- [What the task asks] Within the data below, copy each line where the string "wall" is found.

- [Entries provided]
::::::::::

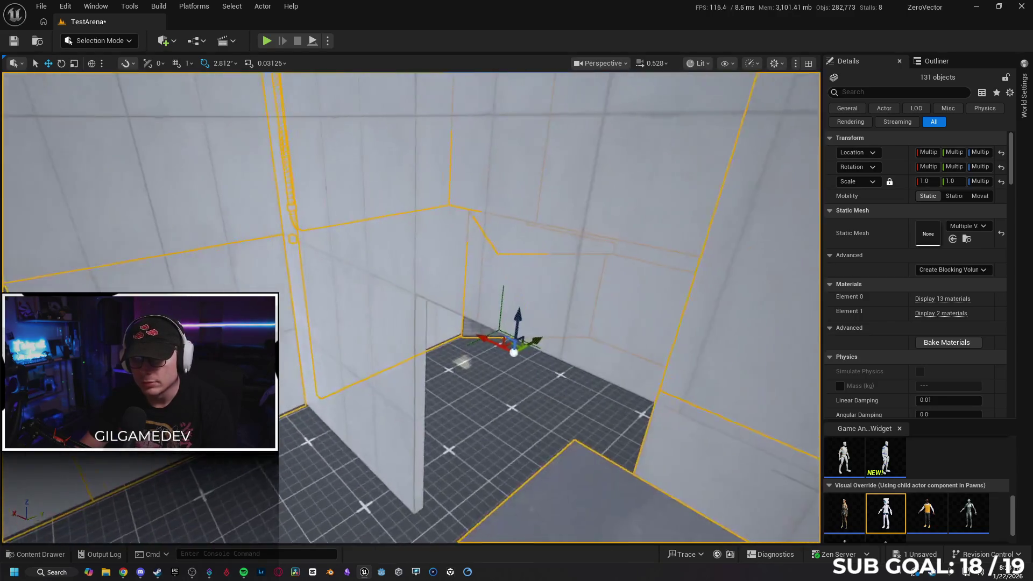
left_click(412, 415)
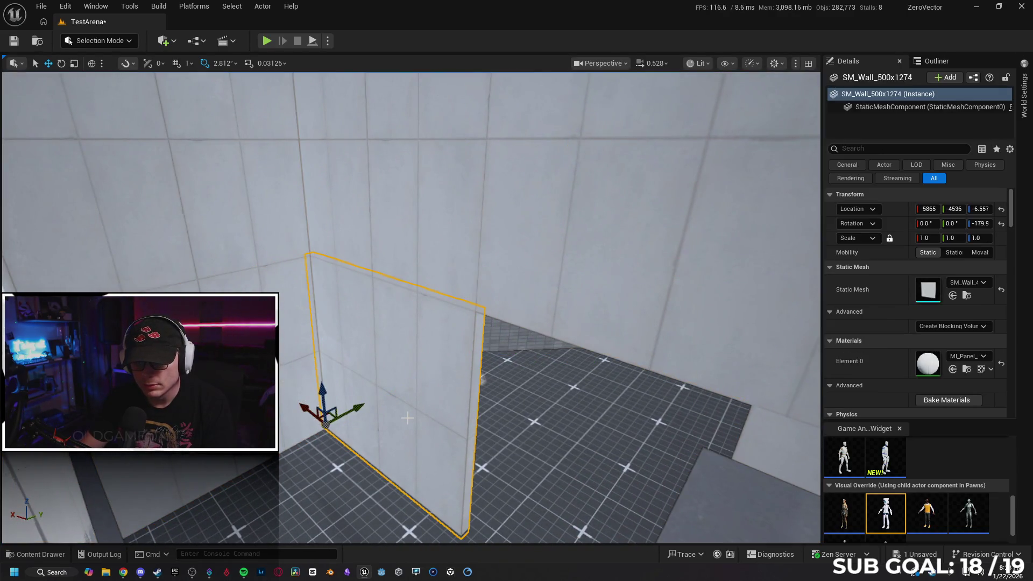
key("f")
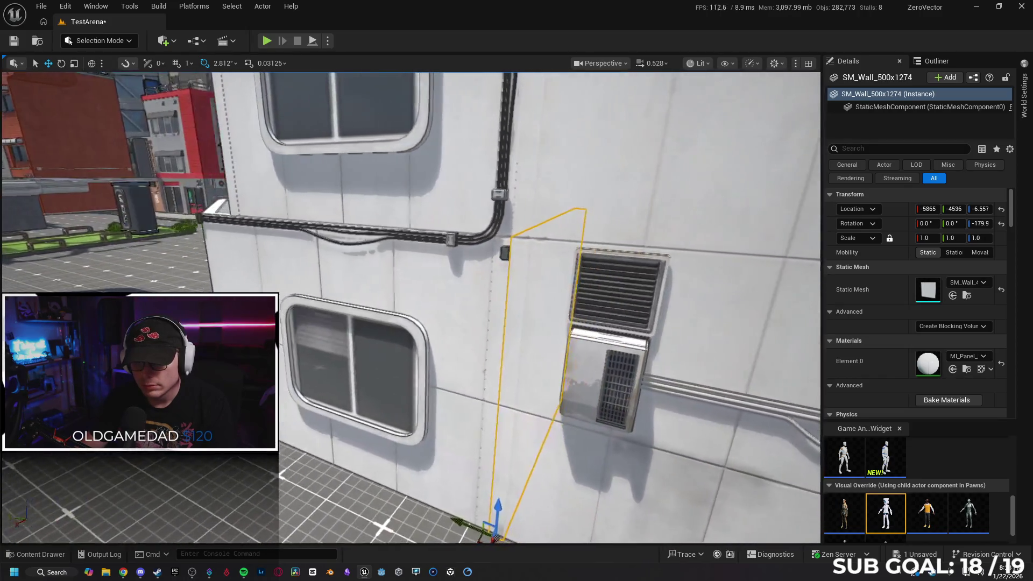
key("ctrl+z")
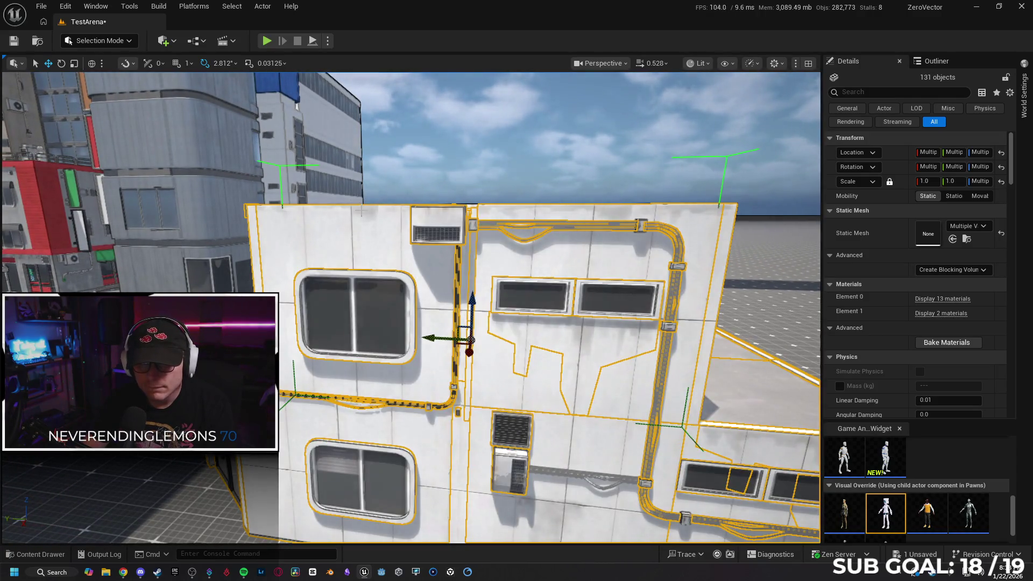
- Select the whole wall group instead of the dirt decal and top-edge decal strip
left_click(345, 228)
left_click(518, 197)
left_click(590, 204)
left_click(596, 314)
left_click(585, 322)
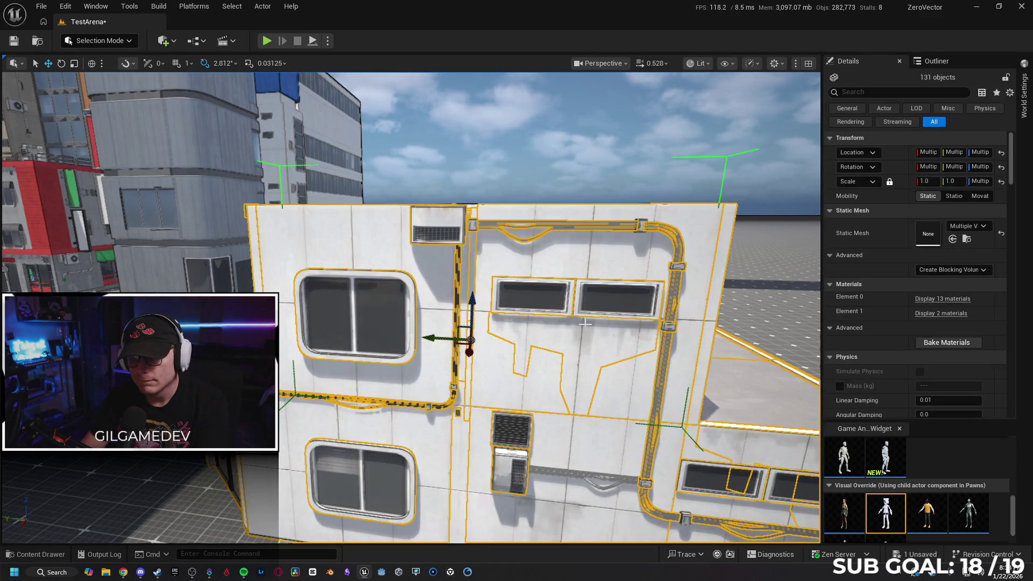
- Fly the camera around the building's corner and through the wall into the interior rooms
key("s")
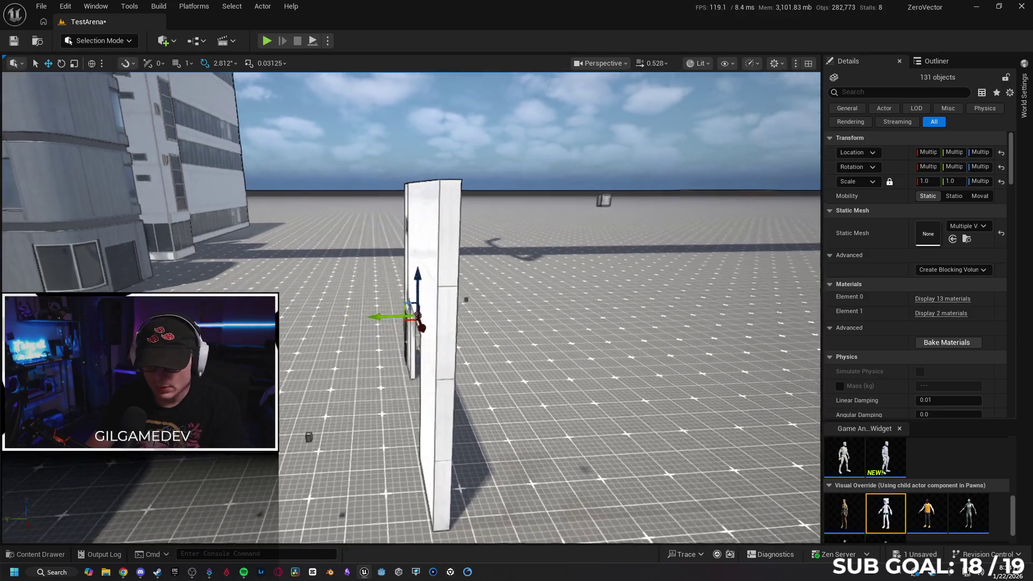
key("w")
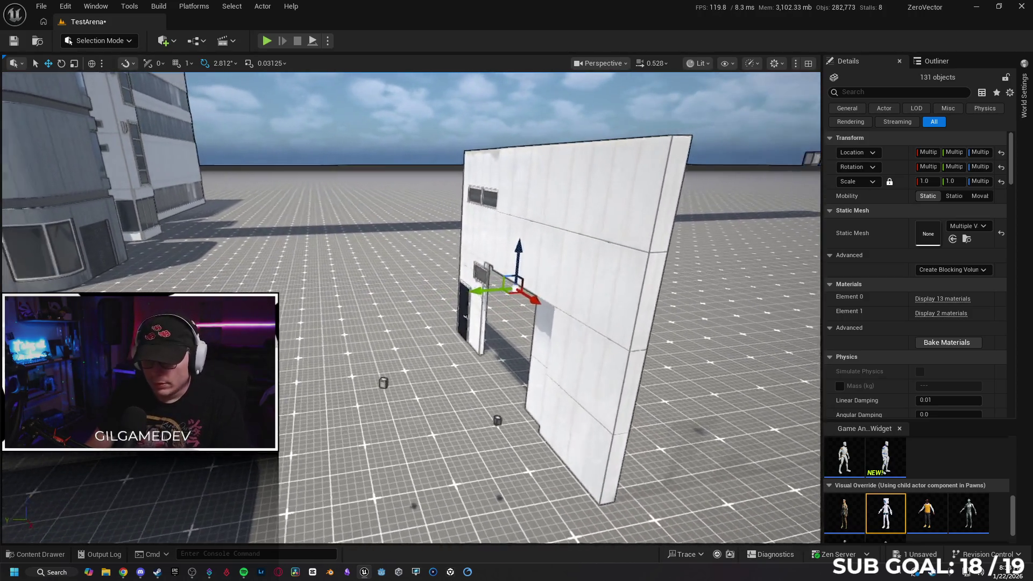
key("w")
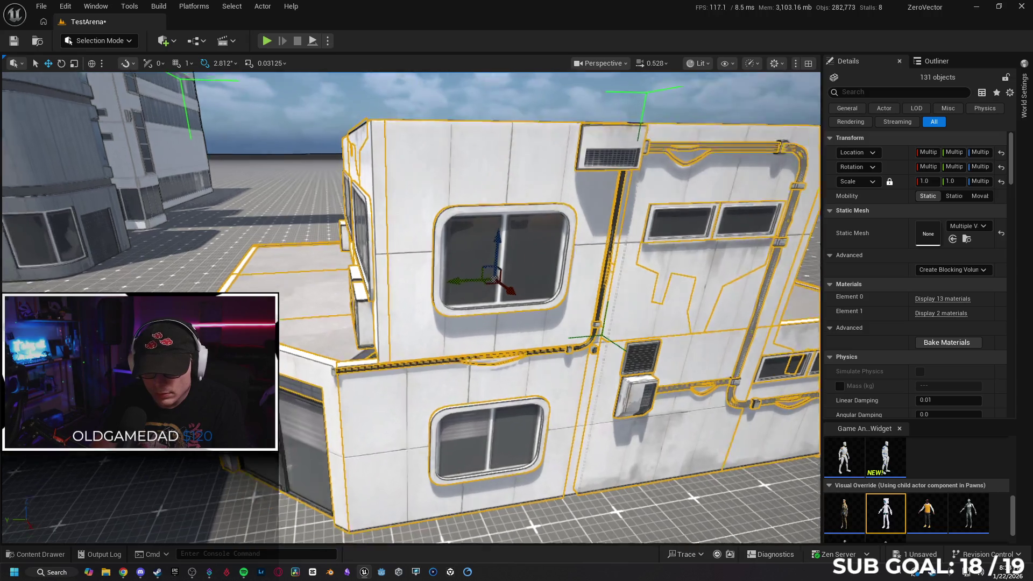
key("a")
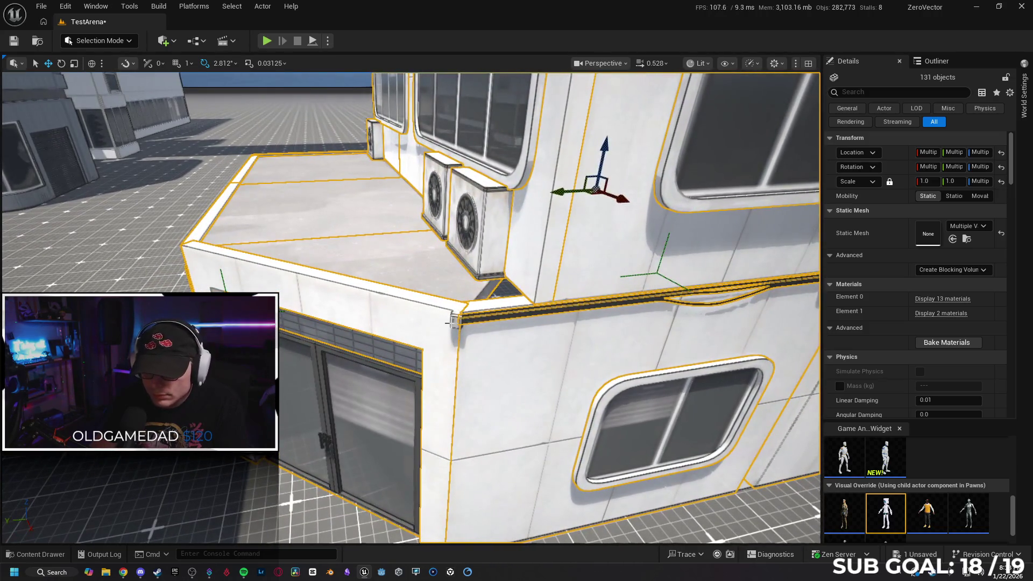
key("w")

::::::::::

- [Exercise response]
- Select the whole wall group instead of the dirt decal and top-edge decal strip
- Fly the camera around the building's corner and through the wall into the interior rooms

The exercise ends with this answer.